- _TO-DO ITEM_
Reproduce the material that follows, keeping every line exactly as it is.

- _RECORD EXTRACTS_
——
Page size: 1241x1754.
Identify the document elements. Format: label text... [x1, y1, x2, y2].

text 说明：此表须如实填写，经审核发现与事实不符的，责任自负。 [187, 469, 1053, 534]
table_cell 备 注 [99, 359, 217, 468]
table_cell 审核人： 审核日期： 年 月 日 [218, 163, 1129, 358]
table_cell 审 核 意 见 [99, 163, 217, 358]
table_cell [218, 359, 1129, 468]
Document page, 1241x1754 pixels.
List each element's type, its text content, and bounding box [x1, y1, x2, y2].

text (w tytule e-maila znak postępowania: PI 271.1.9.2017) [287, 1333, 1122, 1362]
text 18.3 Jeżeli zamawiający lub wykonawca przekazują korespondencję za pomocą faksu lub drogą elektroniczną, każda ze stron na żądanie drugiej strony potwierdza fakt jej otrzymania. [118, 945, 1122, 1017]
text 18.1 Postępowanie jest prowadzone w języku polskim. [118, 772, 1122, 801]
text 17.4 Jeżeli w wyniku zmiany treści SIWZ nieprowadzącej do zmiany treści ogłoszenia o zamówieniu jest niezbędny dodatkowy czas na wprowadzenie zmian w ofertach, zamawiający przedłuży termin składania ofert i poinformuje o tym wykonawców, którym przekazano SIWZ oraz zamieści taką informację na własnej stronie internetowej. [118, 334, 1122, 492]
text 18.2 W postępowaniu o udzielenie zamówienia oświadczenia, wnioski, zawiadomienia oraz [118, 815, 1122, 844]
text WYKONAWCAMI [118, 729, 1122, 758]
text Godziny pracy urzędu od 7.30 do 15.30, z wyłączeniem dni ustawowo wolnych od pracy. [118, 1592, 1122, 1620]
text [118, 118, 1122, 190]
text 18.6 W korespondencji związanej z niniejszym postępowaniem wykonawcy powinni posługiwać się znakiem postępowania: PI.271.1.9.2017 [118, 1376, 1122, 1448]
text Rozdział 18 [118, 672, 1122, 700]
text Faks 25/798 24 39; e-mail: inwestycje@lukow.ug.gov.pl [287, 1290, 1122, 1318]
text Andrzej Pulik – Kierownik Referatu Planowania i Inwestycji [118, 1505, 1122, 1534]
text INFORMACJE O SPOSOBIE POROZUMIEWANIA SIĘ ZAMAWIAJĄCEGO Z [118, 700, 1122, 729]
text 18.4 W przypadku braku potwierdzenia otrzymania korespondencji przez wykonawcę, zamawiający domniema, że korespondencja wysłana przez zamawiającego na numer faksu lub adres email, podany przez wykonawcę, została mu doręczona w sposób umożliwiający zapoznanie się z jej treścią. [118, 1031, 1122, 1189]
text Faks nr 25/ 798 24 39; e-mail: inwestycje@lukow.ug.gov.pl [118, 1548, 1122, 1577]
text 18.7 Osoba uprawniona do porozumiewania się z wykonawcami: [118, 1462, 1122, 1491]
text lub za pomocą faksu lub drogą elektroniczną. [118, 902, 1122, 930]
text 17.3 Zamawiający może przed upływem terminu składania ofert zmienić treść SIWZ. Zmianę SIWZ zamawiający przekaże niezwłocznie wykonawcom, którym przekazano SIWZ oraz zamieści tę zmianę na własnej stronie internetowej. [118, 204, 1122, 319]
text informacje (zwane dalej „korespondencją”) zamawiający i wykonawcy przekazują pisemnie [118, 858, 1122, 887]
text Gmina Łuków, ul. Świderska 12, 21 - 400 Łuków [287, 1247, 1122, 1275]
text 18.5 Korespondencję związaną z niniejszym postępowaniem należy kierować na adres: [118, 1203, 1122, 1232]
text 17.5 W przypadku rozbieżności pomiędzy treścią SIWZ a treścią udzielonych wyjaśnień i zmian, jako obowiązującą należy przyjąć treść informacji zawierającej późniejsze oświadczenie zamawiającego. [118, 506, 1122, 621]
——
- _OUTPUT_
Page size: 1241x1754.
Identify the document elements. Format: label text... [x1, y1, x2, y2].

text 说明：此表须如实填写，经审核发现与事实不符的，责任自负。 [187, 469, 1053, 534]
table_cell 备 注 [99, 359, 217, 468]
table_cell 审核人： 审核日期： 年 月 日 [218, 163, 1129, 358]
table_cell 审 核 意 见 [99, 163, 217, 358]
table_cell [218, 359, 1129, 468]
Document page, 1241x1754 pixels.
List each element's type, its text content, and bounding box [x1, y1, x2, y2].

text (w tytule e-maila znak postępowania: PI 271.1.9.2017) [287, 1333, 1122, 1362]
text 18.3 Jeżeli zamawiający lub wykonawca przekazują korespondencję za pomocą faksu lub drogą elektroniczną, każda ze stron na żądanie drugiej strony potwierdza fakt jej otrzymania. [118, 945, 1122, 1017]
text 18.1 Postępowanie jest prowadzone w języku polskim. [118, 772, 1122, 801]
text 17.4 Jeżeli w wyniku zmiany treści SIWZ nieprowadzącej do zmiany treści ogłoszenia o zamówieniu jest niezbędny dodatkowy czas na wprowadzenie zmian w ofertach, zamawiający przedłuży termin składania ofert i poinformuje o tym wykonawców, którym przekazano SIWZ oraz zamieści taką informację na własnej stronie internetowej. [118, 334, 1122, 492]
text 18.2 W postępowaniu o udzielenie zamówienia oświadczenia, wnioski, zawiadomienia oraz [118, 815, 1122, 844]
text WYKONAWCAMI [118, 729, 1122, 758]
text Godziny pracy urzędu od 7.30 do 15.30, z wyłączeniem dni ustawowo wolnych od pracy. [118, 1592, 1122, 1620]
text [118, 118, 1122, 190]
text 18.6 W korespondencji związanej z niniejszym postępowaniem wykonawcy powinni posługiwać się znakiem postępowania: PI.271.1.9.2017 [118, 1376, 1122, 1448]
text Rozdział 18 [118, 672, 1122, 700]
text Faks 25/798 24 39; e-mail: inwestycje@lukow.ug.gov.pl [287, 1290, 1122, 1318]
text Andrzej Pulik – Kierownik Referatu Planowania i Inwestycji [118, 1505, 1122, 1534]
text INFORMACJE O SPOSOBIE POROZUMIEWANIA SIĘ ZAMAWIAJĄCEGO Z [118, 700, 1122, 729]
text 18.4 W przypadku braku potwierdzenia otrzymania korespondencji przez wykonawcę, zamawiający domniema, że korespondencja wysłana przez zamawiającego na numer faksu lub adres email, podany przez wykonawcę, została mu doręczona w sposób umożliwiający zapoznanie się z jej treścią. [118, 1031, 1122, 1189]
text Faks nr 25/ 798 24 39; e-mail: inwestycje@lukow.ug.gov.pl [118, 1548, 1122, 1577]
text 18.7 Osoba uprawniona do porozumiewania się z wykonawcami: [118, 1462, 1122, 1491]
text lub za pomocą faksu lub drogą elektroniczną. [118, 902, 1122, 930]
text 17.3 Zamawiający może przed upływem terminu składania ofert zmienić treść SIWZ. Zmianę SIWZ zamawiający przekaże niezwłocznie wykonawcom, którym przekazano SIWZ oraz zamieści tę zmianę na własnej stronie internetowej. [118, 204, 1122, 319]
text informacje (zwane dalej „korespondencją”) zamawiający i wykonawcy przekazują pisemnie [118, 858, 1122, 887]
text Gmina Łuków, ul. Świderska 12, 21 - 400 Łuków [287, 1247, 1122, 1275]
text 18.5 Korespondencję związaną z niniejszym postępowaniem należy kierować na adres: [118, 1203, 1122, 1232]
text 17.5 W przypadku rozbieżności pomiędzy treścią SIWZ a treścią udzielonych wyjaśnień i zmian, jako obowiązującą należy przyjąć treść informacji zawierającej późniejsze oświadczenie zamawiającego. [118, 506, 1122, 621]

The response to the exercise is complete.